Die Abrechnung ging dem Beklagten am 2.11.2009 zu und wies eine Nachforderung der Erblasserin i.H.v. rund 728 € aus. Der Beklagte verweigerte allerdings die Zahlung.

Das AG gab der Zahlungsklage statt; das LG wies sie ab. Auf die Revision der Klägerin hob der BGH das Berufungsurteil auf und gab der Klage statt.

Die Gründe:
Die zwischen der damaligen Betreuerin der Erblasserin und dem Beklagten im Sommer 2008 getroffene Vereinbarung über eine einmalige Verlängerung der jährlichen Abrechnungsperiode auf neunzehn Monate war – entgegen der Ansicht des LG – nicht nach § 556 Abs. 4 BGB unwirksam.

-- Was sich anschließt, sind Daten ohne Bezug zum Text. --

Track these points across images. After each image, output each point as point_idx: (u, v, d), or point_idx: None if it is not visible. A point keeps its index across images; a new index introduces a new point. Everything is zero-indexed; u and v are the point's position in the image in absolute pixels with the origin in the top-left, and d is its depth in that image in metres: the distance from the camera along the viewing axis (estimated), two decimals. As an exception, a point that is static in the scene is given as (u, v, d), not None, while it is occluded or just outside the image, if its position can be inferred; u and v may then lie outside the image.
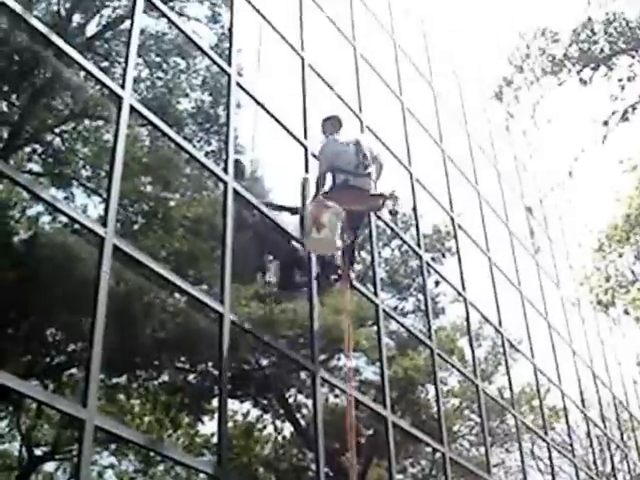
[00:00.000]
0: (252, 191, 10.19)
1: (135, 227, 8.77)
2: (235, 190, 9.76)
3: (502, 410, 16.16)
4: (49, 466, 6.89)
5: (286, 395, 10.22)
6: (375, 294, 12.34)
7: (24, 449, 6.71)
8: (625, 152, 21.53)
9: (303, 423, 10.11)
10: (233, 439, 8.70)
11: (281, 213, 10.74)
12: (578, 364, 22.70)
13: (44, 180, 7.70)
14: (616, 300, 21.02)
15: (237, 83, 10.76)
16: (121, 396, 7.74)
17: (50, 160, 8.05)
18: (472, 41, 23.92)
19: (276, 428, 9.70)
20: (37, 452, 6.86)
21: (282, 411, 9.99)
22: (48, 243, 7.47)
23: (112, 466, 7.27)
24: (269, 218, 10.36)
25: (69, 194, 7.87)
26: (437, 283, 15.18)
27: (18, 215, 7.35)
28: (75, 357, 7.43)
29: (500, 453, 15.97)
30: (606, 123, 15.08)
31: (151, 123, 8.95)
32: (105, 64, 8.94)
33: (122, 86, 8.61)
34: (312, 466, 9.60)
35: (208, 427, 8.32)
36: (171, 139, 9.17)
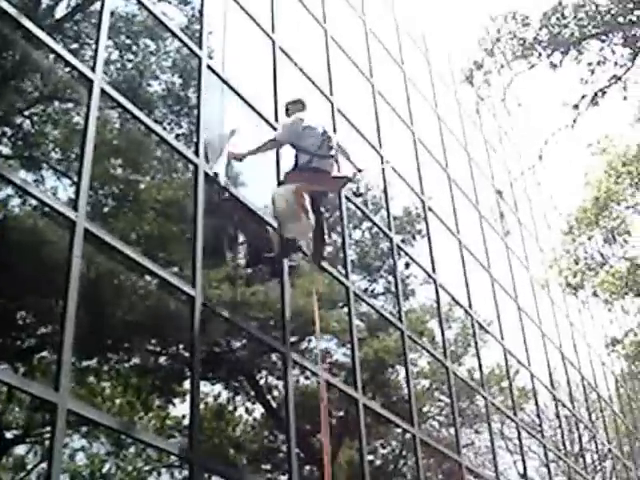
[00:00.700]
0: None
1: (105, 210, 8.74)
2: (206, 173, 9.75)
3: (472, 391, 16.30)
4: (20, 449, 6.88)
5: (257, 377, 10.26)
6: (346, 276, 12.39)
7: (-5, 432, 6.72)
8: (594, 135, 21.75)
9: (274, 405, 10.16)
10: (204, 421, 8.73)
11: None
12: (547, 346, 22.93)
13: (13, 163, 7.65)
14: (585, 283, 21.25)
15: (208, 66, 10.73)
16: (92, 379, 7.74)
17: (20, 143, 7.99)
18: (443, 24, 23.97)
19: (247, 410, 9.73)
20: (8, 435, 6.85)
21: (253, 393, 10.03)
22: (18, 226, 7.44)
23: (84, 449, 7.27)
24: (239, 201, 10.35)
25: (39, 177, 7.83)
26: (407, 265, 15.26)
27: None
28: (46, 340, 7.42)
29: (470, 434, 16.10)
30: (576, 107, 15.16)
31: (121, 106, 8.91)
32: (75, 46, 8.88)
33: (92, 69, 8.57)
34: (283, 447, 9.67)
35: (179, 409, 8.33)
36: (141, 122, 9.14)
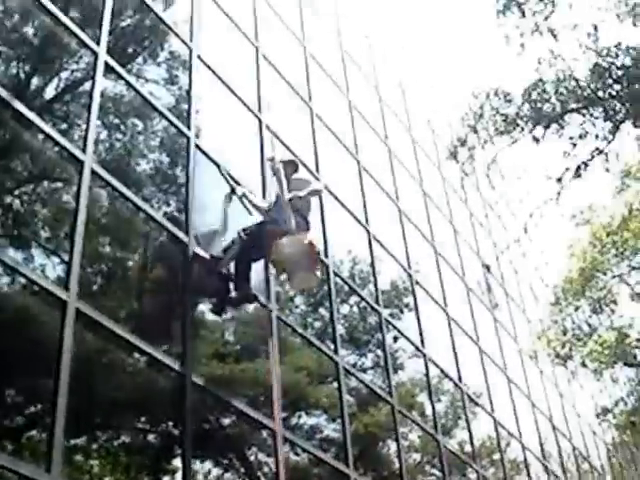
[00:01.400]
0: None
1: (95, 288, 8.78)
2: (194, 252, 9.82)
3: (463, 464, 16.20)
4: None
5: (247, 454, 10.20)
6: (335, 352, 12.40)
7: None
8: (578, 206, 22.01)
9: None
10: (195, 500, 8.66)
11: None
12: (537, 416, 22.84)
13: (2, 241, 7.70)
14: (573, 353, 21.28)
15: (196, 145, 10.88)
16: (80, 457, 7.69)
17: (9, 222, 8.06)
18: (426, 99, 24.37)
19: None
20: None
21: (243, 470, 9.97)
22: (7, 305, 7.46)
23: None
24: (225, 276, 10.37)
25: (28, 256, 7.88)
26: (396, 339, 15.28)
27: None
28: (35, 419, 7.39)
29: (462, 508, 15.98)
30: (559, 180, 15.39)
31: (111, 185, 9.00)
32: (64, 126, 9.02)
33: (83, 150, 8.68)
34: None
35: (169, 488, 8.30)
36: (130, 200, 9.22)
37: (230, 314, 10.33)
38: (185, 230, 9.88)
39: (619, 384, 25.66)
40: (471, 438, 16.90)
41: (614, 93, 14.74)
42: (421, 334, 16.24)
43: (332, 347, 12.43)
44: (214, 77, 12.23)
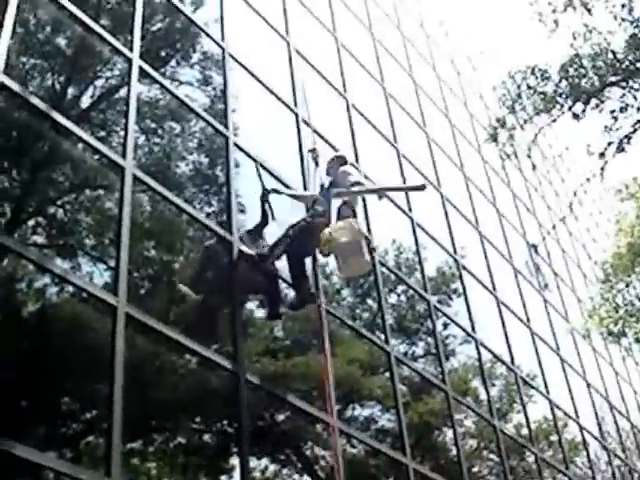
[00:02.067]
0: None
1: (142, 292, 8.83)
2: (240, 250, 9.83)
3: (521, 448, 16.09)
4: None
5: (303, 448, 10.20)
6: (386, 342, 12.37)
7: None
8: (623, 180, 21.67)
9: (322, 475, 10.08)
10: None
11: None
12: (594, 396, 22.61)
13: (49, 252, 7.78)
14: (627, 329, 20.97)
15: (234, 143, 10.90)
16: (138, 461, 7.75)
17: (54, 232, 8.13)
18: (462, 83, 24.20)
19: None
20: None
21: (300, 465, 9.97)
22: (58, 314, 7.52)
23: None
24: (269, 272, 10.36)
25: (75, 264, 7.95)
26: (445, 325, 15.20)
27: (25, 288, 7.41)
28: (92, 425, 7.45)
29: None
30: (602, 155, 15.16)
31: (152, 189, 9.05)
32: (102, 133, 9.08)
33: (123, 156, 8.74)
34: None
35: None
36: (172, 202, 9.27)
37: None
38: (229, 229, 9.90)
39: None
40: (527, 421, 16.78)
41: (653, 63, 14.50)
42: (471, 319, 16.14)
43: (382, 337, 12.40)
44: (248, 75, 12.25)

In der Instanzrechtsprechung und im Schrifttum herrscht Streit darüber, ob im Hinblick auf diese Bestimmung eine vertragliche Verlängerung der in § 556 Abs. 3 Satz 1 BGB vorgesehenen Abrechnungsperiode von einem Jahr stets unzulässig ist. Der Senat hatte sich mit dieser Frage zwar bislang noch nicht zu befassen. Er hat sich allerdings nun einer im Schrifttum teilweise vertretenen Auffassung angeschlossen, wonach die Bestimmung des § 556 Abs. 4 BGB einer vertraglichen Absprache über eine einmalige Verlängerung des bisherigen Abrechnungszeitraums jedenfalls dann nicht entgegenstehe, wenn damit – wie hier – eine Umstellung auf das Kalenderjahr ermöglicht werden solle, um etwa eine Harmonisierung des Abrechnungsjahrs mit den Abrechnungszeiträumen verschiedener Leistungsträger oder eine Vereinfachung und praktikablere Handhabung der Abrechnung herbeizuführen.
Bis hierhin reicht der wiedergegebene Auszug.